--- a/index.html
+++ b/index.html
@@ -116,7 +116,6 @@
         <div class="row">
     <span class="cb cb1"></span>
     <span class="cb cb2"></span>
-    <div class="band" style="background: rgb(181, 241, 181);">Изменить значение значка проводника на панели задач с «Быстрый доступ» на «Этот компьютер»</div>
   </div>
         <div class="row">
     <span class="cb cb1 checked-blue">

::::::

■ **TASK INSTRUCTIONS**
Search the entries above for lines containing the word "span", and copy each one.

■ **WRITTEN ANSWER**
     <span class="cb cb1"></span>
     <span class="cb cb2"></span>
     <span class="cb cb1 checked-blue">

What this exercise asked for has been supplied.